In most cases regarding business losses from coronavirus, insurance companies are doing what they do best: denying claims.  Most of these denials are likely made in bad faith for the overriding purpose of profitability for the insurance company.  After all, insurance companies follow a simple business model built on maximizing their profitability:

Revenues (i.e. premiums) – Overhead (i.e. expenses) – Claims Payouts = Profits

By denying business interruption claims—even if such claims are proper—insurance companies can increase profits. Given such bad faith practices, it is no wonder why The Hartford’s market cap is currently $12.7 Billion, Allstate’s at $32 Billion, and AIG’s an impressive $72 Billion.

The insurance company, of course, cannot state that outright denial is their objective from the start. For this reason, they will find language in the policy that they claim excludes the policy from being effective. The exclusions they will point to often concern viruses, bacteria, and micro-organisms, but rarely, if ever, do they interpret these provisions in a light favorable to the policyholder, even when explicit language in the policy covers government shutdowns.

Is COVID-19 excluded from coverage in my insurance policy?

First it is helpful to define the term “exclusion.” In the insurance context, an “exclusion” is a provision that negates insurance for some type of risk. Exclusions narrow the scope of what the Carrier is obligated to cover. Sometimes the insurance agreement uses very broad language. Carriers use exclusions to carve away coverage for some risks they are unwilling or unable to insure.
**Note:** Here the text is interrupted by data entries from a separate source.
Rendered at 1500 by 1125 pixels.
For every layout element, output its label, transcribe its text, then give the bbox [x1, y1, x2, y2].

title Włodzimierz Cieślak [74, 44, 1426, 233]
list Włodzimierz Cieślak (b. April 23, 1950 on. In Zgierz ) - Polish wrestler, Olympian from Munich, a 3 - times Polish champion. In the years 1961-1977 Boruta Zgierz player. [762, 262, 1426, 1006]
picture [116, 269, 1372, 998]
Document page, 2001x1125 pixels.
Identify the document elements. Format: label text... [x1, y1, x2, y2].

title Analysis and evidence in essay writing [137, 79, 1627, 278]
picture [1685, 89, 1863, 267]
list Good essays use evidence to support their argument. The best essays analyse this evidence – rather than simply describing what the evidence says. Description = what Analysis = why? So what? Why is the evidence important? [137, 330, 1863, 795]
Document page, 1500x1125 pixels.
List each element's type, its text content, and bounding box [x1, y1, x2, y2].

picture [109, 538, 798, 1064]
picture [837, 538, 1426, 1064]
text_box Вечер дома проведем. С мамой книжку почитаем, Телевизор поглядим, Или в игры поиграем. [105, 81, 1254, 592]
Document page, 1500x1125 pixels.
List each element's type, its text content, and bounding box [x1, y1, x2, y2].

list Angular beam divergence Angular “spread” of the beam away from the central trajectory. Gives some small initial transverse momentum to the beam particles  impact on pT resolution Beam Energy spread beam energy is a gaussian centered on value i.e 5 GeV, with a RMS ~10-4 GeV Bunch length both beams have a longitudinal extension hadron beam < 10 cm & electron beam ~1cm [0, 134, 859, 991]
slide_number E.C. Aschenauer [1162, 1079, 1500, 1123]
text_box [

In the COVID-19 context, some commercial insurance policies include language that expressly exclude coverage for damages caused by bacteria, viruses, or microorganisms.

The primary things that you should look for in a commercial policy are:

    1. Business interruption coverage
    2. Civil authority coverage
    3. Microorganism coverage
    4. Any coverage exclusions

Do I have Business Loss Insurance?

It is likely that if you have a commercial insurance policy, you have some form of business interruption insurance. Most commercial insurance policies are lengthy and account for some type of business interruption coverage, even if this point was not specifically negotiated during the purchase of the policy.